Pinto’s own art work, consisting of multiple interactive books and game books is featured in various parts of the web site, especially in the room labeled “Library of Marvels”. I specially recommend The Book of Sand, a game book designed to encourage the participant to reflect on the relation of aesthetics, ethics, and global events. The game consists of a virtual set of dominos that allows the user to reconstruct the Twin Towers. Each piece of the game is linked to images and texts. The visitor is instructed think of ethics and aesthetics while playing the game.

While several internationally-renowned Latin American artists use sophisticated technologies, much of the digital art work (specially web art) emulates earlier static, two dimensional media, such as painting, drawing, and photography. Pinto models her works on books, yet she allows the viewer to create individual pathways and to experience the works in unique, non-linear ways. The inclusion of games within the books greatly contributes to this effect. Pinto’s work invokes the joint powers of art and technology to seduce, to entertain, to connect, to challenge, to inspire and to destroy. Hardly more could be expected of an artist. She deserves your consideration for this award.

 
Biography
Born in Rio de Janeiro, Regina Célia Pinto is a researcher, visual artist and teacher.

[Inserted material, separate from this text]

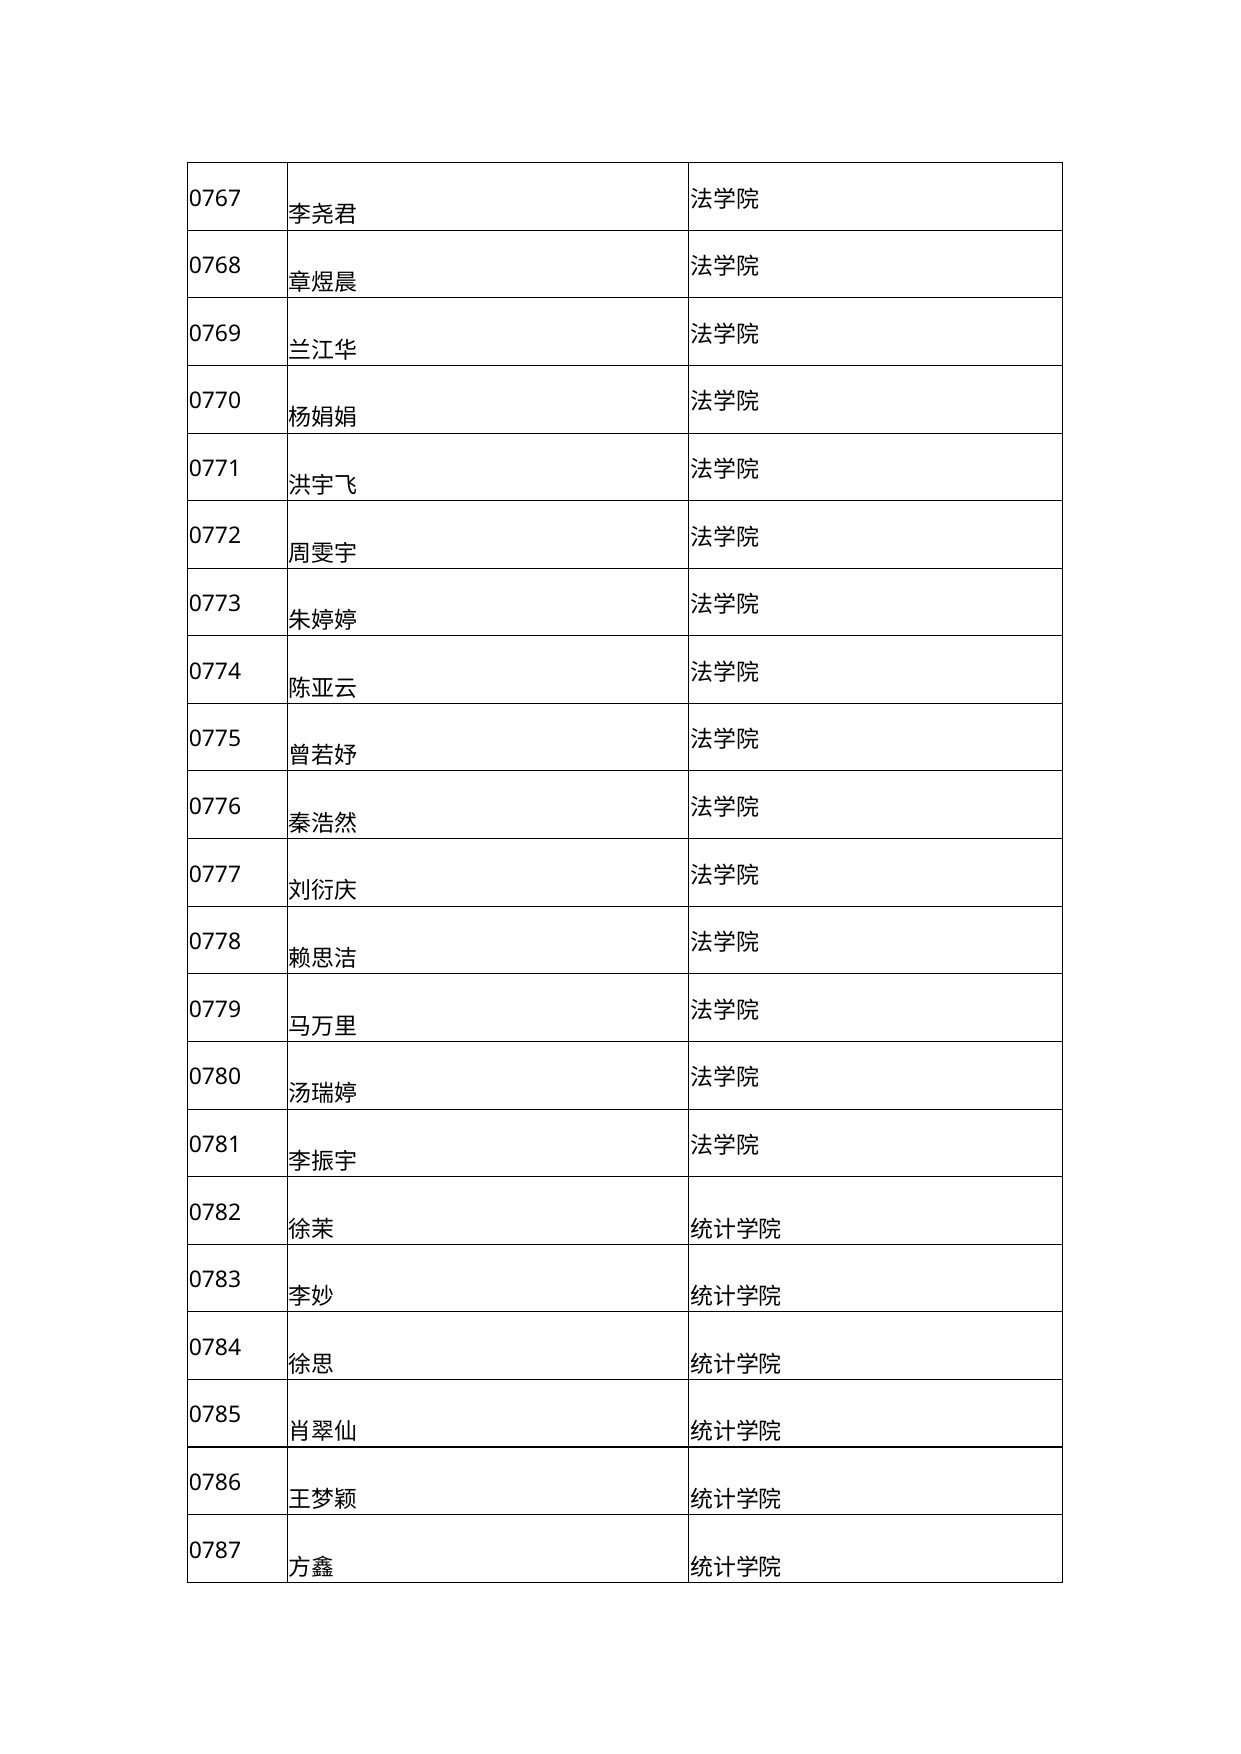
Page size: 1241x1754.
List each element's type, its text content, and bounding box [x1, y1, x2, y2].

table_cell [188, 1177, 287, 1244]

She earned a teaching certificate in Drawing and Art at the Escola de Belas Artes of the Universidade Federal in Rio de Janeiro, 1974 - 1977. She has a Master's degree in Art History, specializing in the Anthropology of Art / EBA, UFRJ, 1994. Her Master's thesis is titled: "Four views in search of a reader, important women, art and identity," 1994, EBA, UFRJ.

She has written a variety of academic works, including published scientific essays. As a visual artist, she has participated in several exhibitions and curated several.